• [Passage provided]
*** Begin section ***

Jason Smith - BofA Merrill Lynch, Research Division

And on the longer term?

James J. Volker

Well, on the longer term, I don't know what it tells you, but it tells me we've got a big inventory out there. And as we go forward, it does give us the ability to ramp up. So as production ramps up, it gives us the ability to add more rigs. And we want to grow, we have the potential to grow there. And maybe take that 20-plus-year inventory back to 10 years. We all understand present value and we'll do that. But we'll do that at a pace that is wise in comparison to our cash flow and keeps us around where our cash flow and our exploration budget can be basically close, if not equal.

Operator

Next question is from the line of Jason Wangler from Wunderlich Securities.

Jason A. Wangler - Wunderlich Securities Inc., Research Division

Just curious, Redtail, obviously, the A and B zones are what you're focused on. Is there any other zones that you're looking at? And granted, you have plenty of inventory with those, but is there any thing else you're going to try and attack either this year or kind of going forward?

James J. Volker

Mark Williams would like to answer that one. Thanks for asking.

Mark R. Williams

Yes, Jason, right now, our development plan is 16 wells per spacing unit, alternating A and B. But as you've seen and you can see on Page 16, we have high-density pilots that are testing beyond that, both in terms of well density, as well as new drilling. So the Niobrara C zone is something that we recognize as having a very significant opportunity and our 30F pad that's coming up here this spring we'll be actually starting the drilling on that late in March. We'll have 2 wells in the C zone. Those will be the first 2 C zone test that Whiting has drilled, offset operators have drilled the C successfully and we think that C is going to be good. But so we'll modify our development program as we see the results of those, both in terms of the well density and adding the C in to our development plan. So I think the good news is that we've got a great plan going forward. Right now, we're ahead of the game compared to what we're doing here to what we did, say, in Sanish, we're trying to test the upper boundaries of what we can drill early on in the play, recognizing we've got a large development program here, that's why we're doing these high-density pilots. I think there's a very good chance that we'll be able to add the C zone in, and we'll just have to wait see about going to 32 wells.

Jason A. Wangler - Wunderlich Securities Inc., Research Division

That's very helpful. And then just staying around there as far as the infrastructure, and obviously the gas processing plant coming on relatively soon, just how you're seeing the ability to, as you ramp this up to obviously, get the oil and the gas to the markets?

*** End section ***

• [Instructions]
1. In the call transcript, rewrite the part starting at "And on the longer" and ending at "if not equal.", replacing "inventory" with "stock of drilling locations".
2. Put this sentence from the call transcript into Spanish: "We'll have 2 wells in the C zone."

• [Provided information]

*** Begin section ***

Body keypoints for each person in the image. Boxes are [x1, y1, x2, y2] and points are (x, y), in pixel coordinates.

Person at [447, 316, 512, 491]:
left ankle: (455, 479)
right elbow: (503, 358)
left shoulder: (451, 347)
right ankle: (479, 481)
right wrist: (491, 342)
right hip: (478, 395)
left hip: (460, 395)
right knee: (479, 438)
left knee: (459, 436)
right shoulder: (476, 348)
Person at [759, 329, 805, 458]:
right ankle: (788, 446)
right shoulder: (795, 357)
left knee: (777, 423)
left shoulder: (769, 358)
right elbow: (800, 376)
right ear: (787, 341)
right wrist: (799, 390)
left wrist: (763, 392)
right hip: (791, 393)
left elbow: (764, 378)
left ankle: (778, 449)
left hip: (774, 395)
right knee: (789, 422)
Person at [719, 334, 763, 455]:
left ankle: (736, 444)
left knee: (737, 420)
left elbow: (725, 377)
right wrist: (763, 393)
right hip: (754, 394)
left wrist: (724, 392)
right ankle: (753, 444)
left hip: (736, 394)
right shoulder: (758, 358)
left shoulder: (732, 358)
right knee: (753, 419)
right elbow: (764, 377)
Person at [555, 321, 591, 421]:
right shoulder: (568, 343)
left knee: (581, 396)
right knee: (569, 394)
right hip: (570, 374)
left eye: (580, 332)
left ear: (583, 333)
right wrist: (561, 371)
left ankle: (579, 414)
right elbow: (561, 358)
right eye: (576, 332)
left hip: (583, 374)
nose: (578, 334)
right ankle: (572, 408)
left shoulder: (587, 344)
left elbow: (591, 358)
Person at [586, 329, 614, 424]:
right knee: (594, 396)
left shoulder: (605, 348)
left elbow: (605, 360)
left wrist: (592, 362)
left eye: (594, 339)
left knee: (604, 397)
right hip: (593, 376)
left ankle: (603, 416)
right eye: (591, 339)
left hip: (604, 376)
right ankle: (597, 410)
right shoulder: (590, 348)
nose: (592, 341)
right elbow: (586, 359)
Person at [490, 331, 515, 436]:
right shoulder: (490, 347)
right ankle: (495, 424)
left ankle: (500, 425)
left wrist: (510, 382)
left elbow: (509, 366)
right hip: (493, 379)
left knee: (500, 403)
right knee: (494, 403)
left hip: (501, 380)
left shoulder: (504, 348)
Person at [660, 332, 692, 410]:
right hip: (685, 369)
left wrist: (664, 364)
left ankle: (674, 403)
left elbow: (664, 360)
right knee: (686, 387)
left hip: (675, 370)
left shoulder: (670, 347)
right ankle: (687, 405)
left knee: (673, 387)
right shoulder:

*** End section ***

• [Solutions to the problems]
1.
And on the longer term?

James J. Volker

Well, on the longer term, I don't know what it tells you, but it tells me we've got a big stock of drilling locations out there. And as we go forward, it does give us the ability to ramp up. So as production ramps up, it gives us the ability to add more rigs. And we want to grow, we have the potential to grow there. And maybe take that 20-plus-year stock of drilling locations back to 10 years. We all understand present value and we'll do that. But we'll do that at a pace that is wise in comparison to our cash flow and keeps us around where our cash flow and our exploration budget can be basically close, if not equal.

2. Tendremos 2 pozos en la zona C.